Mehrfachjobben: Wenn zwei Jobs zum Überleben nicht mehr reichen
Mehrere Jobs gleichzeitig – für viele Mittelschichtangehörige längst Alltag
Dass man zwei oder mehr Jobs gleichzeitig ausübt, ist für viele Arbeitnehmer aus der Mittelschicht zur Normalität geworden. Steigende Mieten, stagnierende Löhne und wirtschaftliche Unsicherheit zwingen die Menschen zum Mehrfachjobben – nicht aus freiem Willen, sondern aus purer Notwendigkeit. Eine Umfrage des Instituts Academized aus dem Jahr 2025 ergab, dass die Hälfte der 26- bis 41-Jährigen mittlerweile mindestens einen Nebenjob neben ihrer Hauptbeschäftigung ausübt.
Allein in den letzten zehn Jahren haben sich die Mieten in Deutschland fast verdoppelt, in Berlin stiegen sie um 69 Prozent. Für eine Autorin reichte ein einziger Minijob kaum aus, um die Miete zu decken – eine Vollzeitstelle war schlicht unerschwinglich. Stattdessen nahm sie zwei Teilzeitstellen in Redaktionen an – und springt bei Bedarf noch mit freiberuflicher Arbeit ein –, nur um über die Runden zu kommen.

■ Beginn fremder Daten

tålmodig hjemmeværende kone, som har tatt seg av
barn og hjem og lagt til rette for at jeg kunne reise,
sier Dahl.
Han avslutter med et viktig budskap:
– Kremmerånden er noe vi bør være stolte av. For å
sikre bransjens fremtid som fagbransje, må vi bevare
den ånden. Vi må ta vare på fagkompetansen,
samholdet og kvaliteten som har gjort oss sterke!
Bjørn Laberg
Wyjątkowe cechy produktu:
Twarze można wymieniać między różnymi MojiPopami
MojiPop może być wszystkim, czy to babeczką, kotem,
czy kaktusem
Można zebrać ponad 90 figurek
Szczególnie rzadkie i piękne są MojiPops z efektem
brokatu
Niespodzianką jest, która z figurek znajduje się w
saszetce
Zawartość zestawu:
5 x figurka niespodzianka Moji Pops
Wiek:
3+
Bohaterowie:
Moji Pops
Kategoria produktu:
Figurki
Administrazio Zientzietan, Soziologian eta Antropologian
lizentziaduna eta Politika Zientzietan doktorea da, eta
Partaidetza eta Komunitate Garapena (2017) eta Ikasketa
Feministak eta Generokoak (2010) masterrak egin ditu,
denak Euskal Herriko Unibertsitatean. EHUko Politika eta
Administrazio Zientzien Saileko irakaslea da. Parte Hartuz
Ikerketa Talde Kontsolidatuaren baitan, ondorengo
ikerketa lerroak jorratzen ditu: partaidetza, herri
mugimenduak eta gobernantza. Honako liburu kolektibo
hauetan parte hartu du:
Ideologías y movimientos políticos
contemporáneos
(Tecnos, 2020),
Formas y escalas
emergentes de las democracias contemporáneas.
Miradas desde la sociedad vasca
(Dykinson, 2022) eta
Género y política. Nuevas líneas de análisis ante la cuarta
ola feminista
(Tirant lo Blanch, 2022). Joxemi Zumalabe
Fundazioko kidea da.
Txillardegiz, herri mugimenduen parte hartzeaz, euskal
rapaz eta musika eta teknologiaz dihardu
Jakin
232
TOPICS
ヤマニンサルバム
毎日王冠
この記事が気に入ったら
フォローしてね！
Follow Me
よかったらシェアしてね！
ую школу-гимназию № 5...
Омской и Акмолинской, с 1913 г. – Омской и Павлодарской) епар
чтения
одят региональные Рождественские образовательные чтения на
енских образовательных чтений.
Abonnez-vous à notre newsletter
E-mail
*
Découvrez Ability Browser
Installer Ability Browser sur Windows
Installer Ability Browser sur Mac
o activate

Befristete Verträge und die Drohung von KI-bedingten Entlassungen verschärfen die Unsicherheit. Die Autorin arbeitet mittlerweile 50 bis 60 Stunden pro Woche, bleibt für Erholung kaum Zeit. Schlafmangel ist zur Gewohnheit geworden, das Sozialleben beschränkt sich auf hastige Sprachnachrichten und flüchtige Treffen.
Das Phänomen ist kein Einzelfall. Seit 2020 sind die Stellenausschreibungen für Teilzeitjobs um fast 69 Prozent gestiegen, vor allem in Großstädten. Viele Vollzeitstellen zahlen so wenig, dass sie kaum die Lebenshaltungskosten decken, und die Rente bietet kaum Sicherheit. Für Menschen in prekären Branchen ist das Mehrfachjobben längst kein Nebenverdienst mehr – es ist eine Überlebensstrategie.
Die Autorin gibt zu, dass ihr beide Jobs sogar Spaß machen. Doch die Realität bleibt hart: In einem von Leistungsdruck und Instabilität geprägten Arbeitsmarkt ist das Mehrfachjobben keine Frage der Wahl, sondern schiere Notwendigkeit. Ohne strukturelle Veränderungen wird sich der Teufelskreis aus Überlastung und finanzieller Belastung für viele weiter drehen.